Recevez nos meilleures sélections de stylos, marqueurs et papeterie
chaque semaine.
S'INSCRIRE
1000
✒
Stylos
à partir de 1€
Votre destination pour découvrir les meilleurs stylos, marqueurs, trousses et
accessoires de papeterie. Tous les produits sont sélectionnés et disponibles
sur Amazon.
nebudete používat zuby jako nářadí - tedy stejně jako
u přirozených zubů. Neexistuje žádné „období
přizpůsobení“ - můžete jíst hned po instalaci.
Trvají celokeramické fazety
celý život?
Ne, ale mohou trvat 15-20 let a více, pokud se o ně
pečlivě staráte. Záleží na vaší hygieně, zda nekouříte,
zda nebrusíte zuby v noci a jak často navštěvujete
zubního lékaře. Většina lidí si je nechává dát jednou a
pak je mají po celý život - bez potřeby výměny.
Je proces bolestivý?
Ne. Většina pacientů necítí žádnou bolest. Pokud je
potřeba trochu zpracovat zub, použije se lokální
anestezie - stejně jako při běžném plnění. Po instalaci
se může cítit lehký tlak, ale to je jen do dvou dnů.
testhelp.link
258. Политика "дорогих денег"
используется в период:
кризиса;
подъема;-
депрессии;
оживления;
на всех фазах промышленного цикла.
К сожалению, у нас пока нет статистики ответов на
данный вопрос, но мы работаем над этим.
---
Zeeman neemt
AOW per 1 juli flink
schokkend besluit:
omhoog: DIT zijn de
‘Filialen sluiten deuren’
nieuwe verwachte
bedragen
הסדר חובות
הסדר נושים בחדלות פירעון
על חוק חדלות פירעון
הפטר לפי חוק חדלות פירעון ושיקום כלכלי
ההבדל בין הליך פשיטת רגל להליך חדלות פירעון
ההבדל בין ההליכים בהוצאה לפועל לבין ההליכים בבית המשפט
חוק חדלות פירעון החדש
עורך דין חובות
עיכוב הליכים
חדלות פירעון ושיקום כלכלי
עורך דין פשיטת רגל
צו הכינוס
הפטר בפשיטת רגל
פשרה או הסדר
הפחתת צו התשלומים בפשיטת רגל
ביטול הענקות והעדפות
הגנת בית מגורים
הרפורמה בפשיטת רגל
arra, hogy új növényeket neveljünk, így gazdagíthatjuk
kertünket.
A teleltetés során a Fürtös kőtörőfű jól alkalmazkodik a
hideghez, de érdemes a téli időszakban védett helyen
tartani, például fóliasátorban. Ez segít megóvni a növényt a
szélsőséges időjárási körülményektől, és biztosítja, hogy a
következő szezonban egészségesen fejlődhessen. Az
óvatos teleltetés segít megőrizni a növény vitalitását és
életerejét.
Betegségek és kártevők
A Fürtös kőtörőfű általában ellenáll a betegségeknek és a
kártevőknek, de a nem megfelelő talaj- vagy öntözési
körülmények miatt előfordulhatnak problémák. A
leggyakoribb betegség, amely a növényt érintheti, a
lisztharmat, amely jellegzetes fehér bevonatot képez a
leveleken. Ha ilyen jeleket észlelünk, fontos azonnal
* * *
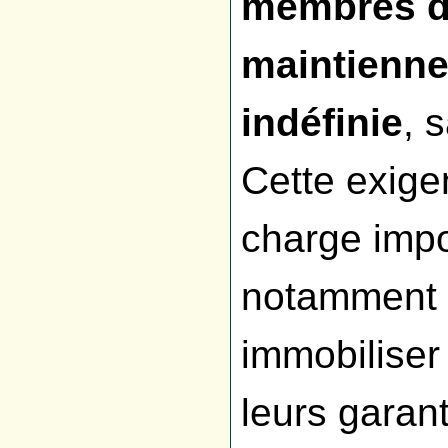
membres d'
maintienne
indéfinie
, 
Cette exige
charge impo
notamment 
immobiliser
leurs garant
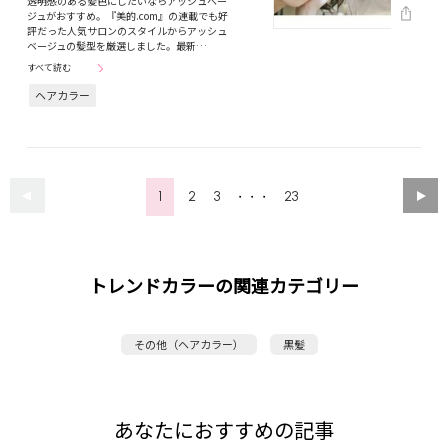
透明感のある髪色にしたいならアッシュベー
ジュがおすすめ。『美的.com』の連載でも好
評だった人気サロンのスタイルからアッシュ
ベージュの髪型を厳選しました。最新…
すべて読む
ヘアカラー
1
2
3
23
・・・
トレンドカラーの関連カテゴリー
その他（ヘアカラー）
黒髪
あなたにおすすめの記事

▶ **TASK GOAL**: Take each line of the material above that holds the string "הפטר" and copy it.

▶ **WRITTEN ANSWER**:
הפטר לפי חוק חדלות פירעון ושיקום כלכלי
הפטר בפשיטת רגל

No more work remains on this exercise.